___ Source data

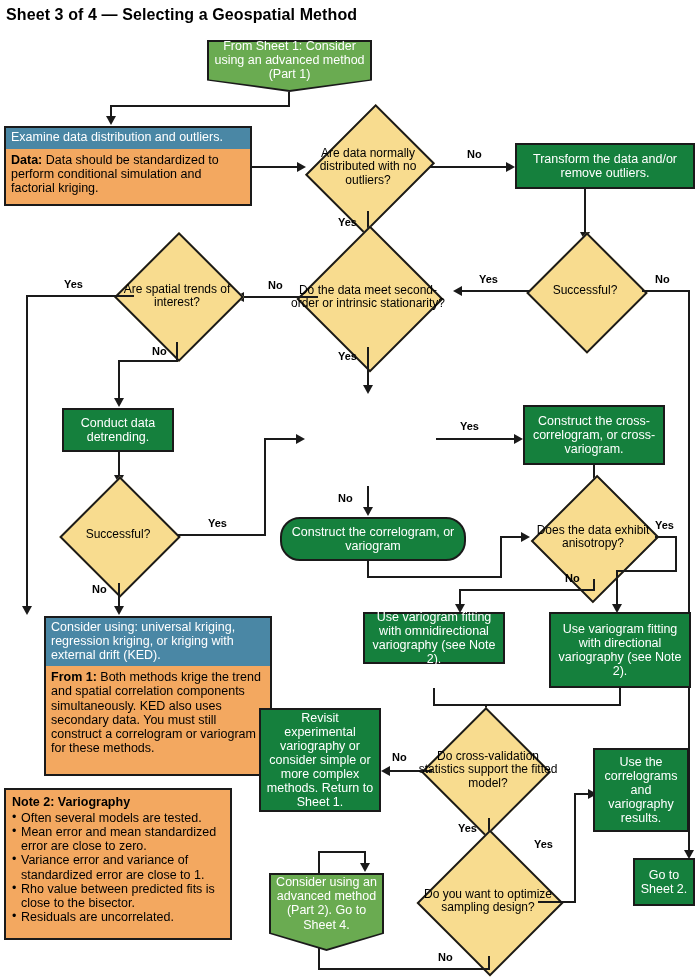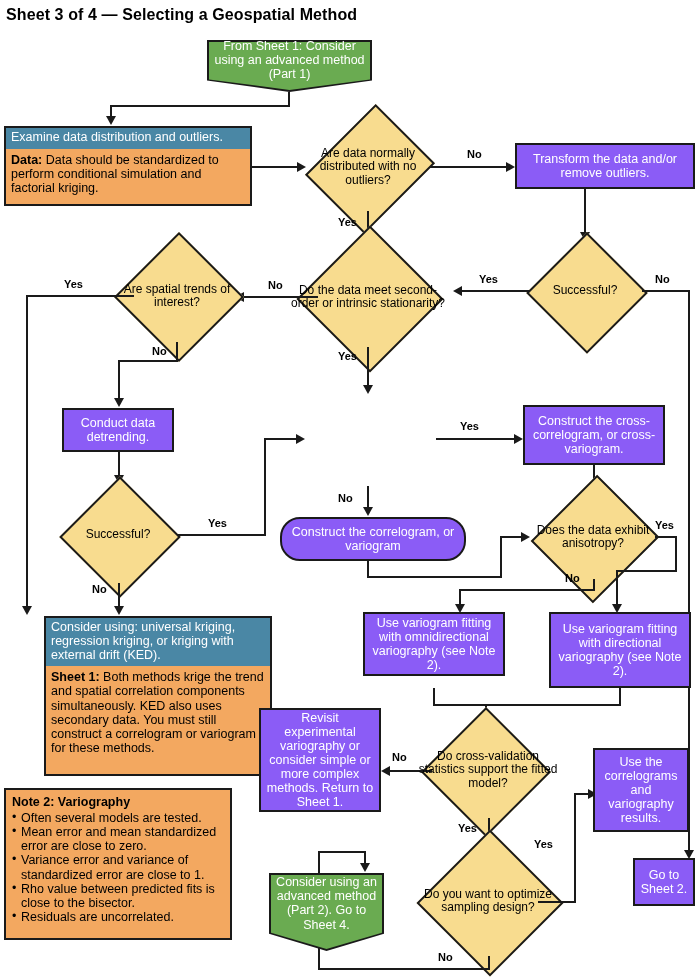--- a/index.html
+++ b/index.html
@@ -20,7 +20,7 @@
     display:flex;align-items:center;justify-content:center;
     text-align:center;line-height:1.12;
   }
-  .blue{background:#8b5cf6;color:#ffffff;}
+  .blue{background:#15803d;color:#ffffff;}
   .blue .inner,.orange .inner{padding:1px 4px;width:100%;}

______

How to complete this task:
Within the data above, how many lines include the string "ffffff"? Answer with the number by itself.

Task solution:
2